Young Fathers, les plus magnétiques
Quiconque a déjà vu le trio écossais récemment sait qu’il est l’un des groupes de scène les plus hallucinants du moment. Pas impressionnés par l’immense foule venue les voir, Kayus Bankole, Alloysious Massaquoi et Graham “G” Hastings ont incarné avec une aura magnétique des extraits de leur quatrième album, Heavy Heavy, sorti en février dernier, tout en piochant dans leur répertoire, où l’énergie du rock, le flow du hip-hop, les ambiances sombres du trip-hop et les rythmes tribaux entrent en fusion. Intense.
Viagra Boys, les plus émeutiers
Les fans de Fat White Family et des Liars trouvent aujourd’hui leur bonheur chez ce gang déglingué venu de Stockholm, l’un des groupes les plus électrisants de la scène rock actuelle, en particulier pour leurs concerts émeutiers. Le joyeux bordel qui règne sur scène se répand dans le public et on écoute, sourire aux lèvres, leurs guitares abrasives se frotter à un saxo débridé, le tout soudé par une batterie implacable. Torse nu sur son bas de jogging informe, Sebastian Murphy traîne sa dégaine tatouée en arpentant la scène et termine dans la fosse, dans une communion destroy.

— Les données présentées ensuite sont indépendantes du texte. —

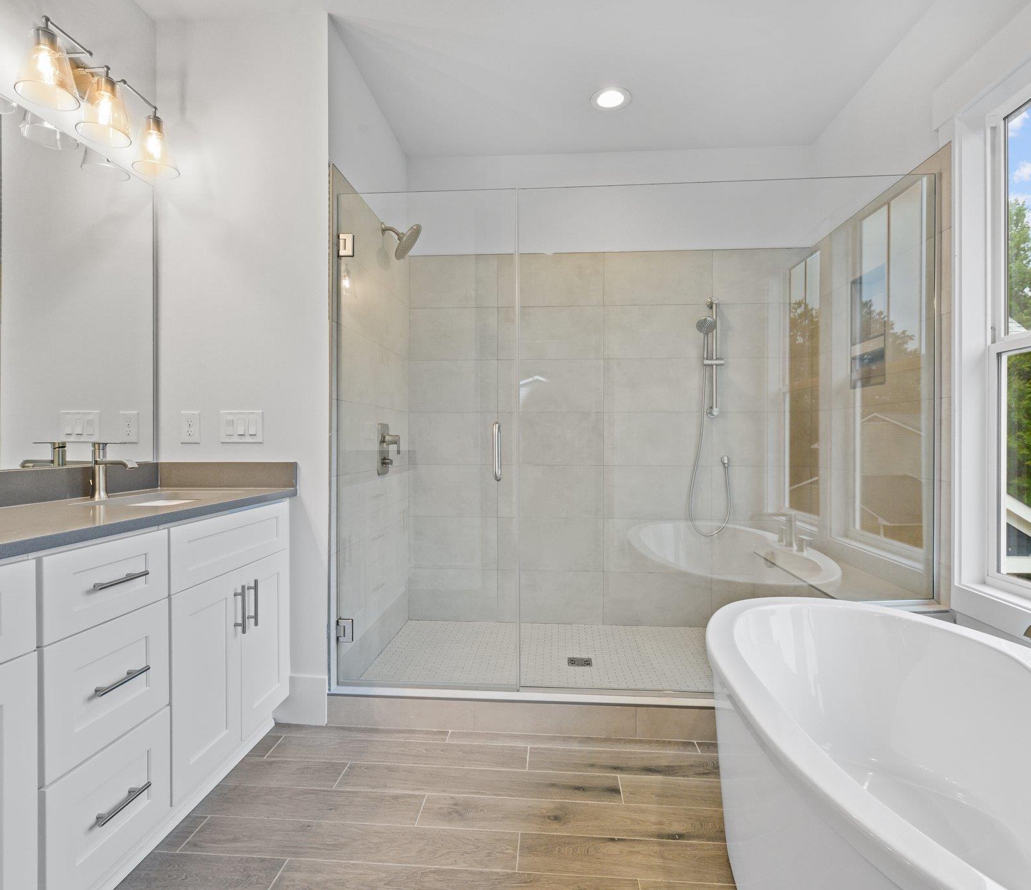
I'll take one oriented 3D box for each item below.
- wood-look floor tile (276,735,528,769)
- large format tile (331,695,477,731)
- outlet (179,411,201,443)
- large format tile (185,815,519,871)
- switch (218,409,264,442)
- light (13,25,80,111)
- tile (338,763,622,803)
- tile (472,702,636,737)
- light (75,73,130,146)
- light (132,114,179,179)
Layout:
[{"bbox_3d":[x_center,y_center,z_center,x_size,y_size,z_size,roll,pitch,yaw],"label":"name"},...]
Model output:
[{"bbox_3d":[-0.407,1.089,1.959,0.904,0.010,0.143,0,0,4],"label":"wood-look floor tile"},{"bbox_3d":[-0.438,1.023,2.124,0.566,0.118,0.010,0,0,4],"label":"large format tile"},{"bbox_3d":[-1.272,-0.068,2.174,0.081,0.125,0.008,0,0,4],"label":"outlet"},{"bbox_3d":[-0.444,1.092,1.522,0.905,0.010,0.143,0,0,4],"label":"large format tile"},{"bbox_3d":[-1.062,-0.069,2.158,0.170,0.127,0.009,0,0,4],"label":"switch"},{"bbox_3d":[-1.348,-1.100,1.606,0.147,0.192,0.147,0,0,4],"label":"light"},{"bbox_3d":[-0.116,1.090,1.790,0.901,0.010,0.143,0,0,4],"label":"tile"},{"bbox_3d":[0.146,1.024,2.080,0.606,0.118,0.010,0,0,4],"label":"tile"},{"bbox_3d":[-1.332,-1.102,1.808,0.147,0.192,0.147,0,0,4],"label":"light"},{"bbox_3d":[-1.315,-1.104,2.039,0.147,0.192,0.147,0,0,4],"label":"light"}]

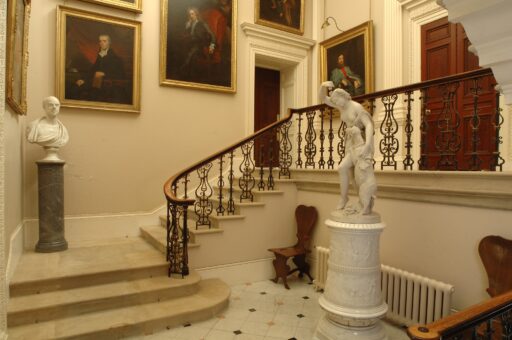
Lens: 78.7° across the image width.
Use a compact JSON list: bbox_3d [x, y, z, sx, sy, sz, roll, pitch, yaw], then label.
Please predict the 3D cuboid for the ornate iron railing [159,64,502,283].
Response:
[{"bbox_3d":[0.450,0.190,3.240,2.150,2.080,2.700,0,0,-29],"label":"ornate iron railing"}]

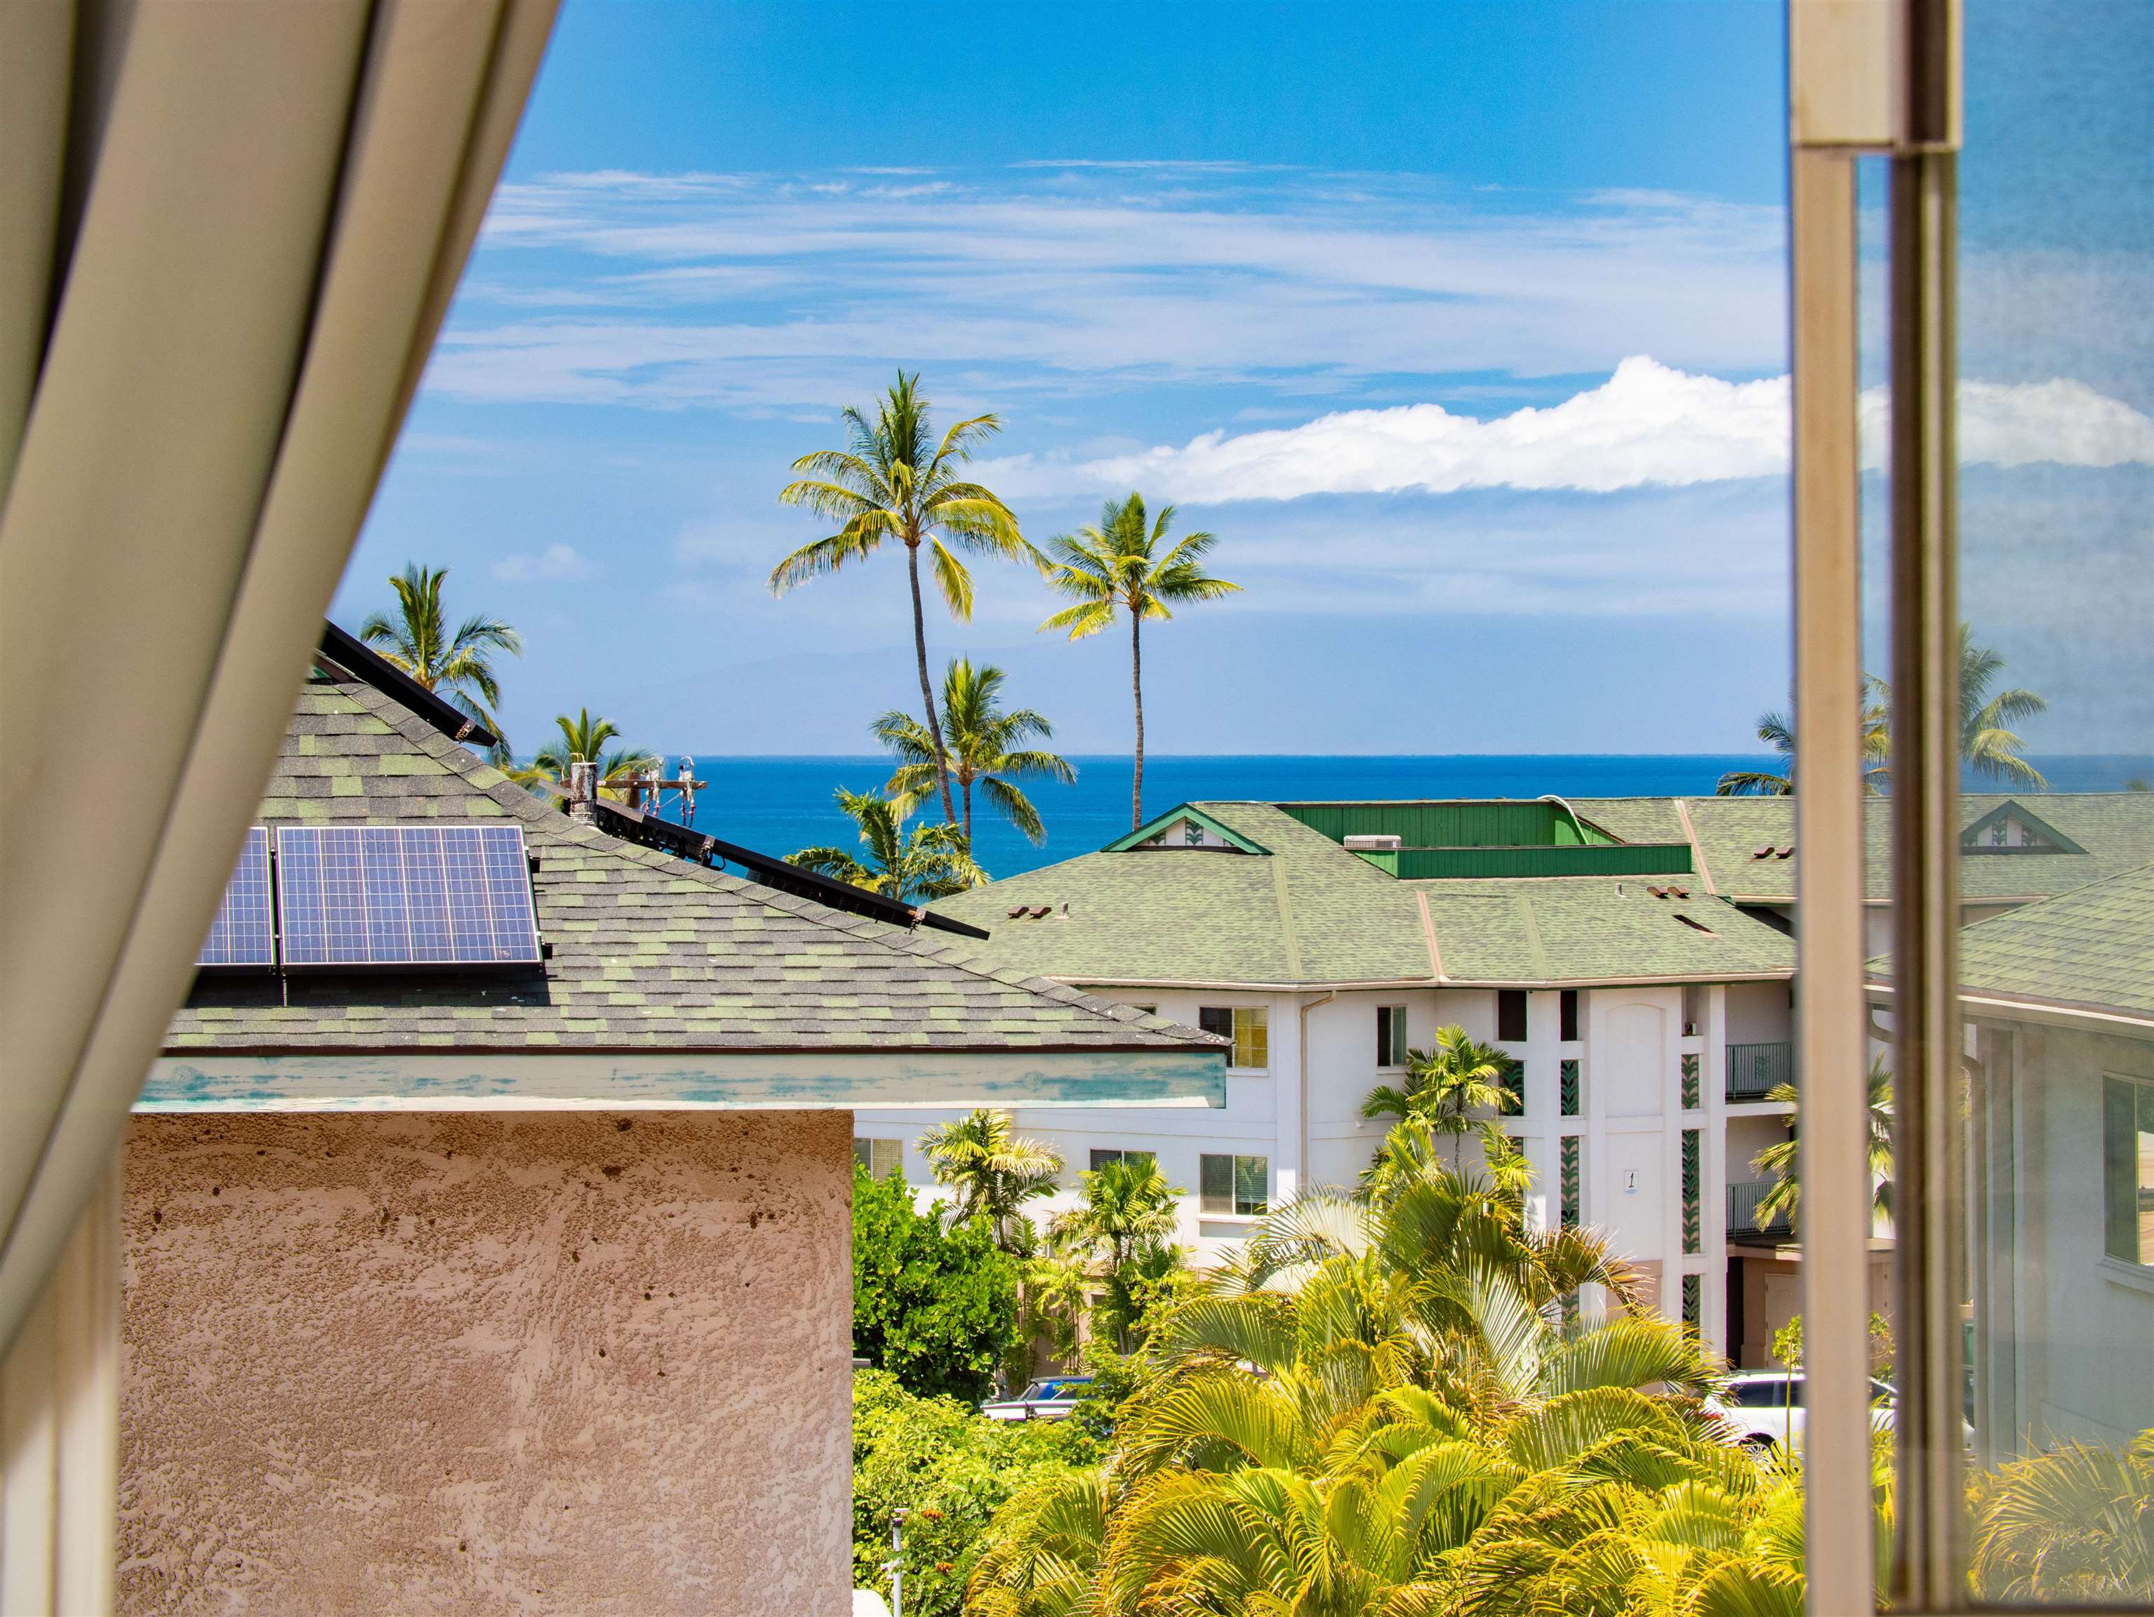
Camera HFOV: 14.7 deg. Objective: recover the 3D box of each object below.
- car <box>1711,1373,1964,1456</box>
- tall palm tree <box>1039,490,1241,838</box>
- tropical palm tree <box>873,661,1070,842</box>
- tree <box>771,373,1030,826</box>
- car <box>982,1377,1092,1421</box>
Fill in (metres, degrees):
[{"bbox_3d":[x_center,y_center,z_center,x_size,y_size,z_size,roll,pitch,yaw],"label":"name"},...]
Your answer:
[{"bbox_3d":[13.508,10.745,147.000,4.800,1.730,1.900,0,0,-2],"label":"car"},{"bbox_3d":[1.635,1.618,222.000,5.600,20.080,5.600,0,0,0],"label":"tall palm tree"},{"bbox_3d":[-2.667,3.919,215.000,5.400,15.560,5.400,0,0,0],"label":"tropical palm tree"},{"bbox_3d":[-4.280,0.466,207.000,6.500,22.560,6.500,0,0,0],"label":"tree"},{"bbox_3d":[0.075,10.828,149.000,4.600,1.540,1.830,0,0,-26],"label":"car"}]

Pretenders, la dream team rock
Chaque jour, des concerts surprise viennent compléter les créneaux laissés sous la bannière “bientôt annoncés”. Les Pretenders s’invitent ainsi sur la Park Stage, lieu à taille humaine. Avec une fougue ahurissante, Chrissie Hynde et sa bande interprètent deux nouveaux titres, qui figureront en septembre sur leur prochain album. Un guitariste de choc les accompagne sur toute la seconde moitié du concert : Johnny Marr, qui a brièvement fait partie du groupe, post-Smiths. Dave Grohl les rejoint à la batterie pour Tattooed Love Boys et Paul McCartney vient faire un rapide coucou : réunion au sommet.
Lightning Seeds, les plus émouvants
Trop rare de notre côté de la Manche, le groupe formé par Ian Broudie à Liverpool a fait son grand retour discographique l’an dernier après un silence de près de dix ans. Le frisson reste intact en écoutant leurs pop-songs mêlant songwriting classieux et rock hautement mélodique, surtout lorsqu’elles sont entonnées par la foule encore pimpante du vendredi en début d’après-midi. Mention spéciale à Three Lions, hymne footballistique qui nous transporte à Wembley, et à Sense, coécrit avec le regretté Terry Hall à qui Ian Broudie dédie ce morceau sublime.
The Hives, les plus cartoonesques
On peut toujours compter sur le quintet garage-punk suédois pour enflammer n’importe quel public, dans n’importe quel contexte. On les retrouve le vendredi, en plein jour, à l’heure du déjeuner, et le charme opère immédiatement. Difficile de rester de marbre devant leurs pitreries, surtout celles de leur leader, le survolté Howlin’ Pelle Almqvist, qui joue au Monsieur Loyal sans se départir de son humour second degré. Main Offender, Walk Idiot Walk, Hate to Say I Told You So, Come On!, Tick Tick Boom… Un imparable enchaînement de tubes.
Elton John, l’ultime révérence
Pour son tout dernier concert sur le sol britannique, Sir Elton a sorti le grand jeu, les tubes légendaires, le costume doré, les feux d’artifice et une ribambelle d’invité·es venu·es du présent plutôt que du passé (Jacob Lusk de Gabriels, Rina Sawayama, Brandon Flowers des Killers…). Un spectacle bon enfant, familial, où l’on contemple depuis le haut de la colline les quelque 110 000 personnes réunies pour l’occasion, dont certaines ont eu l’idée saugrenue de lancer leurs fumigènes sur Candle in the Wind.